Illinois Becomes First State in Midwest to Adopt 'Tobacco 21' - NBC Chicago

Illinois Becomes First State in Midwest to Adopt 'Tobacco 21'

The initiative will go into effect on July 1



    Chicagoans React to 'Tobacco 21' Initiative

    NBC 5's Kate Chappell has the latest reactions from Chicagoans on Illinois' new initiative to increase the legal smoking age to 21.

    (Published Monday, April 8, 2019)

    Illinois becomes the eighth state in the nation and the first in the Midwest to raise the minimum legal sales age to 21 for all tobacco products as Governor Pritzker signed a new bill into law Sunday.

    Pritzker signed the HB345, an initiative known as ‘Tobacco 21,’ which will affect all tobacco retailers and residents in Illinois, according to a statement released, and will go into effect on July 1.

    Illinois joins California, Hawaii, Maine, Massachusetts, New Jersey, Oregon and Virginia in raising the legal age for purchasing cigarettes, vaping including e-cigarettes and chewing tobacco from 18 to 21 state-wide.

    “Today is a milestone day for the health of our communities and especially our young people,” said Gov. JB Pritzker. “For Illinois, it will reduce costs for our state, it will make our schools and communities healthier places to learn and live, and – most importantly – it will save lives. I am so proud to sign this legislation today.”
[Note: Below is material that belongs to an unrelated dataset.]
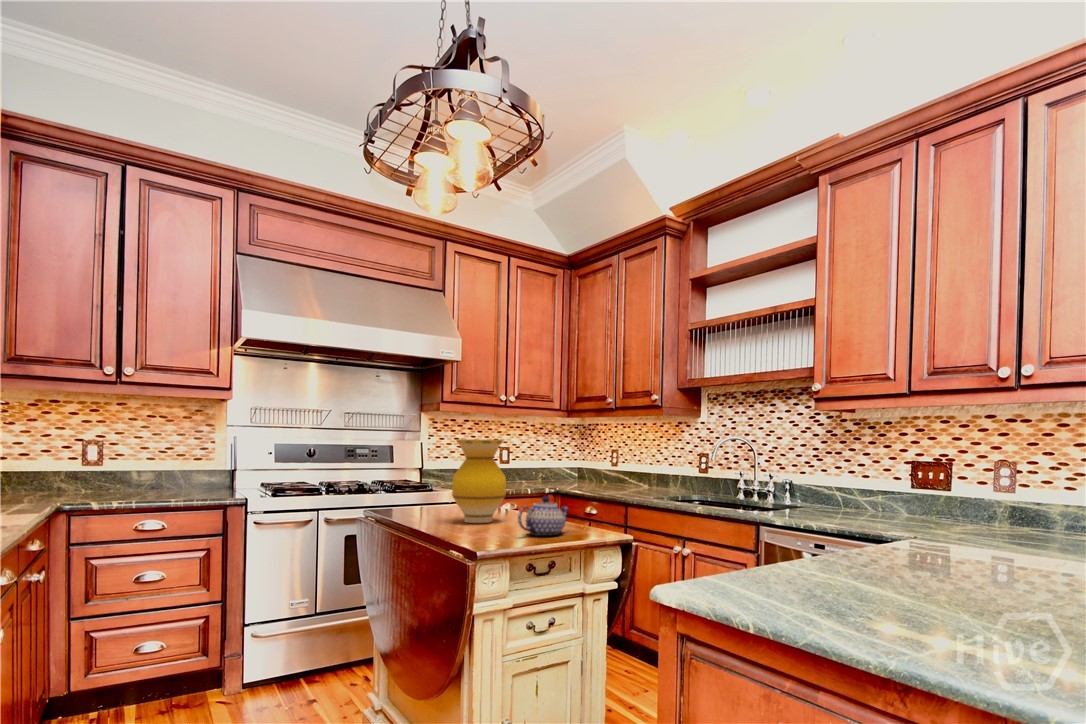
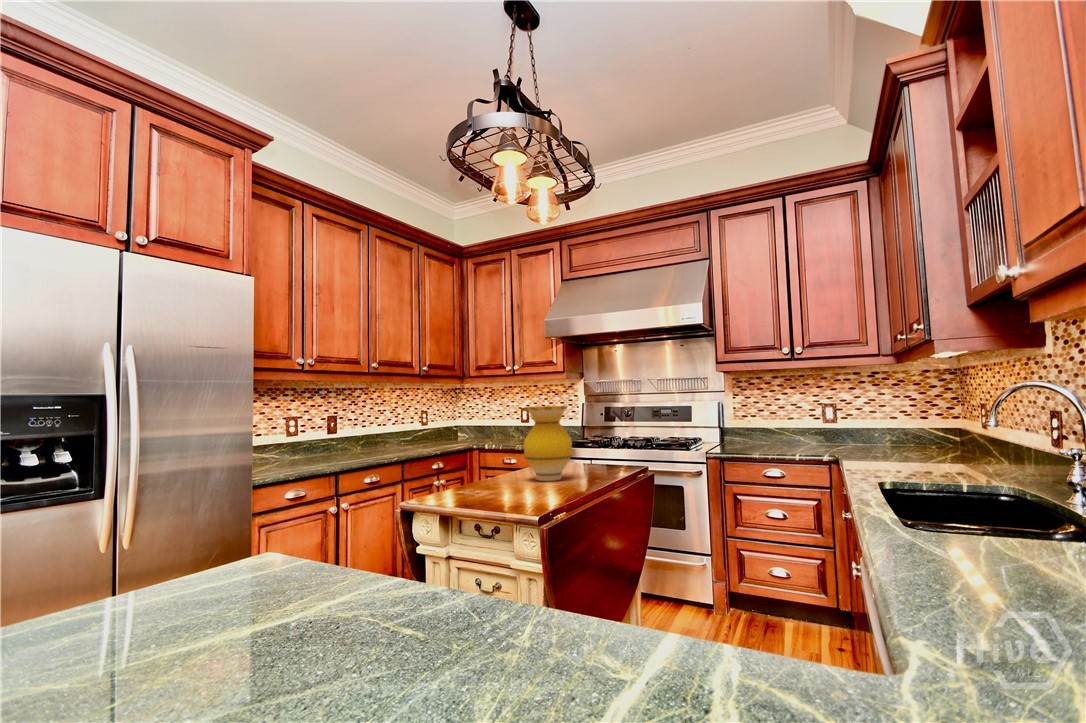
teapot: present [518,496,568,536] -> none [472,460,524,498]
    Pritzker to Sign New Tobacco Bill Raising Age to 21

    Pritzker to Sign New Tobacco Bill Raising Age to 21

    Governor Pritzker is expected to sign a bill Sunday that would increase Illinois' legal smoking age to 21, banning all tobacco including e-cigarette sales to anyone under the new age limit.


    (Published Sunday, April 7, 2019)

    According to a Cook County Health press release, 95 percent of smokers start before the age of 21.
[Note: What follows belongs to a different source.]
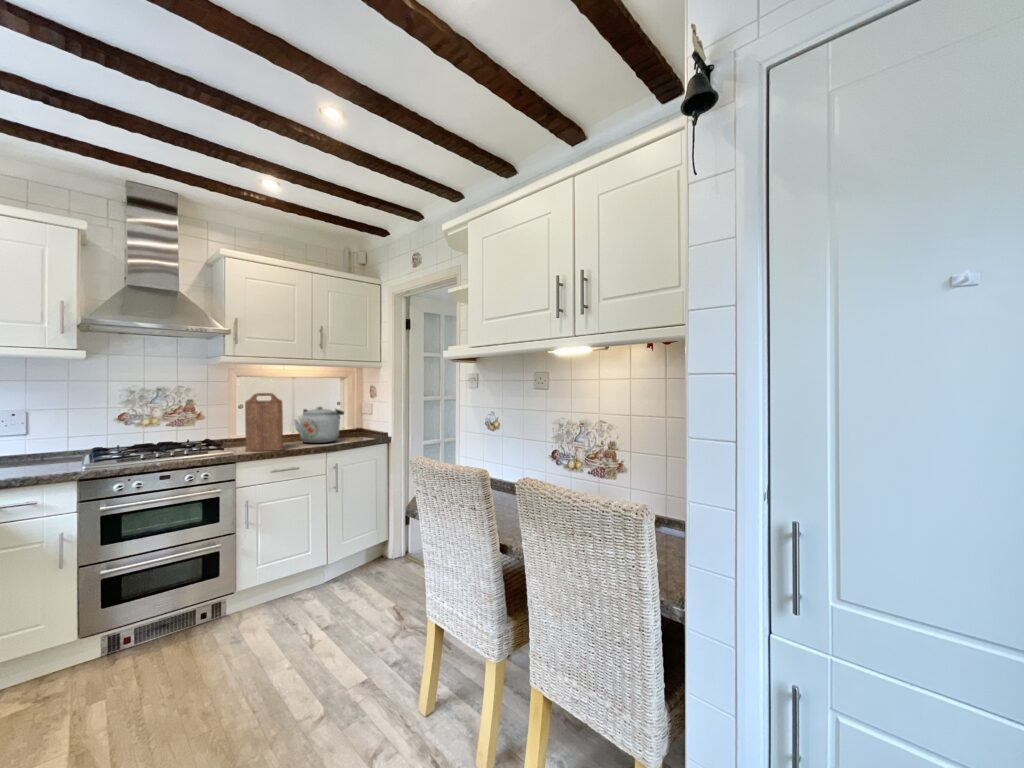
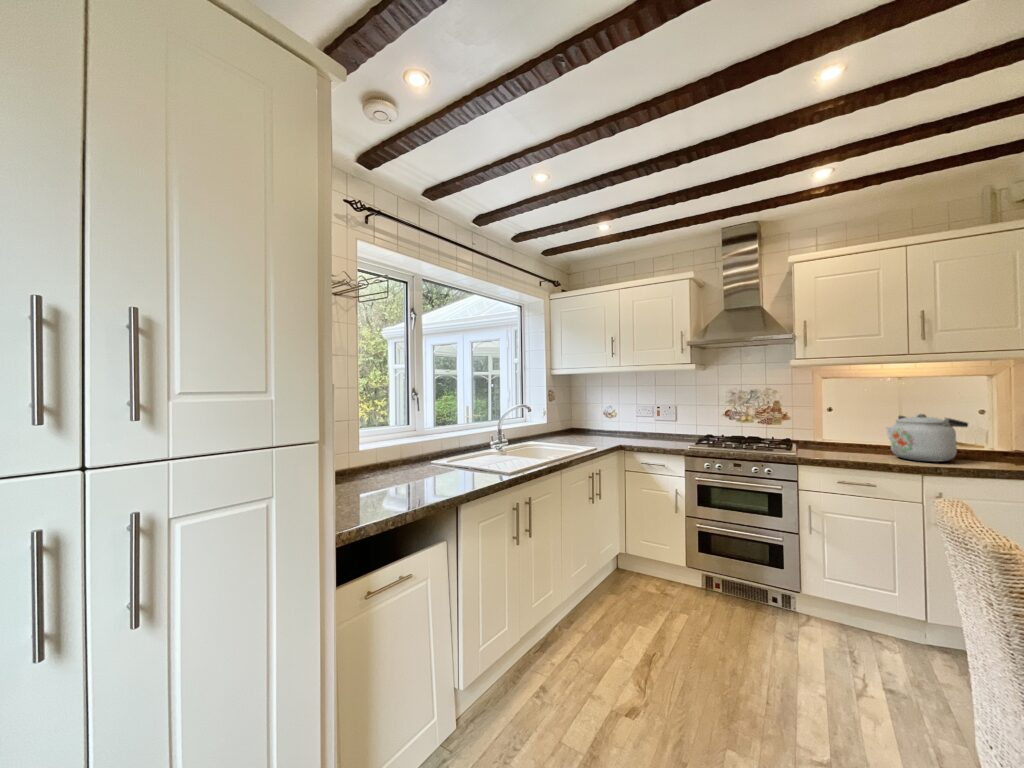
cutting board: present [245,393,283,452] -> none [811,396,853,460]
    “Raising the age has been proven to reduce smoking rates among young teenagers who are susceptible to the impact of nicotine on the brain and have a strong chance of beginning a lifelong deadly habit,” said Sen. Julie Morrison.

    About 5,700 teens in the state of Illinois become new daily smokers each year, Cook County Health reports, and the passing of the new bill could lower smoking rates by 12 percent.

    "Our children must never be counted as part of tobacco companies’ bottom lines," said Mayor Rahm Emanuel in a statement. "They are our future, not their addicted consumers. When Big Tobacco evolved its attempts to lure youth into harmful addiction, Chicago confronted the challenge by raising the purchasing age to 21, banning tobacco discounts and instituting marketing regulations. As a result, smoking in the city has reached a record low of six percent, a 50 percent decrease over the last six years."